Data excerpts
=== Section Start ===
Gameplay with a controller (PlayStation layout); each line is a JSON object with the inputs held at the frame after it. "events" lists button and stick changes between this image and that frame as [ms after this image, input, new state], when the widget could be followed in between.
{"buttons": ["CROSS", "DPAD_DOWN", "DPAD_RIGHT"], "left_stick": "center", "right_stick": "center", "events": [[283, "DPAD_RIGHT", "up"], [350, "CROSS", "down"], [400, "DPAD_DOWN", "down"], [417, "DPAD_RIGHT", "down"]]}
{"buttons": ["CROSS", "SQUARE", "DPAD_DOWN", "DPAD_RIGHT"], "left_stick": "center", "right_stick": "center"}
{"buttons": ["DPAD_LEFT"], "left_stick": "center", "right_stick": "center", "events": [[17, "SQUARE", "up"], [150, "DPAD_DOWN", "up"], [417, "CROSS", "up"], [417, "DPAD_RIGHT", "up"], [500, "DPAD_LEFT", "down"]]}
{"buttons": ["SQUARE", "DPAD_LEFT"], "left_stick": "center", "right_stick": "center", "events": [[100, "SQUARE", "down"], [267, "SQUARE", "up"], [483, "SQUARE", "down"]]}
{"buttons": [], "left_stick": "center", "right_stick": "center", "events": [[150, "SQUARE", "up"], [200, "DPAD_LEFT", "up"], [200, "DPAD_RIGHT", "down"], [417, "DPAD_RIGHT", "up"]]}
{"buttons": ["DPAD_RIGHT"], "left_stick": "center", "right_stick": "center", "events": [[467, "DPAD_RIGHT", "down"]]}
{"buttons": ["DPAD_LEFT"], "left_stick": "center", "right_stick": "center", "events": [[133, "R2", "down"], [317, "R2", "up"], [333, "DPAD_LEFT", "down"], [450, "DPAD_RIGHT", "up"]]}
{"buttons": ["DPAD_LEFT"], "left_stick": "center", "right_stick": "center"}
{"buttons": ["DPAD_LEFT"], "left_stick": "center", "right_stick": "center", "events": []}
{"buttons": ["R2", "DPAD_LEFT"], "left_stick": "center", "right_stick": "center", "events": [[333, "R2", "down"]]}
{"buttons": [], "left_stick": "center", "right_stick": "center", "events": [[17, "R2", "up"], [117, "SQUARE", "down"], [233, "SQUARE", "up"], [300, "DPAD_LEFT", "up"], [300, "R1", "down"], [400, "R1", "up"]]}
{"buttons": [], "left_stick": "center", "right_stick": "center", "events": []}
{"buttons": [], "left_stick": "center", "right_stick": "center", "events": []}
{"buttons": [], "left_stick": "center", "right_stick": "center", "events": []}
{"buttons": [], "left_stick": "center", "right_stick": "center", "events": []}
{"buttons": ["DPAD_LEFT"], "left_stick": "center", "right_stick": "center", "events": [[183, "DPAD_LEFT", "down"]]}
=== Section End ===
* _WHAT YOU ARE ASKED TO DO_: Every record must be transcribed exactly as written.

* _COMPLETED TASK_:
Gameplay with a controller (PlayStation layout); each line is a JSON object with the inputs held at the frame after it. "events" lists button and stick changes between this image and that frame as [ms after this image, input, new state], when the widget could be followed in between.
{"buttons": ["CROSS", "DPAD_DOWN", "DPAD_RIGHT"], "left_stick": "center", "right_stick": "center", "events": [[283, "DPAD_RIGHT", "up"], [350, "CROSS", "down"], [400, "DPAD_DOWN", "down"], [417, "DPAD_RIGHT", "down"]]}
{"buttons": ["CROSS", "SQUARE", "DPAD_DOWN", "DPAD_RIGHT"], "left_stick": "center", "right_stick": "center"}
{"buttons": ["DPAD_LEFT"], "left_stick": "center", "right_stick": "center", "events": [[17, "SQUARE", "up"], [150, "DPAD_DOWN", "up"], [417, "CROSS", "up"], [417, "DPAD_RIGHT", "up"], [500, "DPAD_LEFT", "down"]]}
{"buttons": ["SQUARE", "DPAD_LEFT"], "left_stick": "center", "right_stick": "center", "events": [[100, "SQUARE", "down"], [267, "SQUARE", "up"], [483, "SQUARE", "down"]]}
{"buttons": [], "left_stick": "center", "right_stick": "center", "events": [[150, "SQUARE", "up"], [200, "DPAD_LEFT", "up"], [200, "DPAD_RIGHT", "down"], [417, "DPAD_RIGHT", "up"]]}
{"buttons": ["DPAD_RIGHT"], "left_stick": "center", "right_stick": "center", "events": [[467, "DPAD_RIGHT", "down"]]}
{"buttons": ["DPAD_LEFT"], "left_stick": "center", "right_stick": "center", "events": [[133, "R2", "down"], [317, "R2", "up"], [333, "DPAD_LEFT", "down"], [450, "DPAD_RIGHT", "up"]]}
{"buttons": ["DPAD_LEFT"], "left_stick": "center", "right_stick": "center"}
{"buttons": ["DPAD_LEFT"], "left_stick": "center", "right_stick": "center", "events": []}
{"buttons": ["R2", "DPAD_LEFT"], "left_stick": "center", "right_stick": "center", "events": [[333, "R2", "down"]]}
{"buttons": [], "left_stick": "center", "right_stick": "center", "events": [[17, "R2", "up"], [117, "SQUARE", "down"], [233, "SQUARE", "up"], [300, "DPAD_LEFT", "up"], [300, "R1", "down"], [400, "R1", "up"]]}
{"buttons": [], "left_stick": "center", "right_stick": "center", "events": []}
{"buttons": [], "left_stick": "center", "right_stick": "center", "events": []}
{"buttons": [], "left_stick": "center", "right_stick": "center", "events": []}
{"buttons": [], "left_stick": "center", "right_stick": "center", "events": []}
{"buttons": ["DPAD_LEFT"], "left_stick": "center", "right_stick": "center", "events": [[183, "DPAD_LEFT", "down"]]}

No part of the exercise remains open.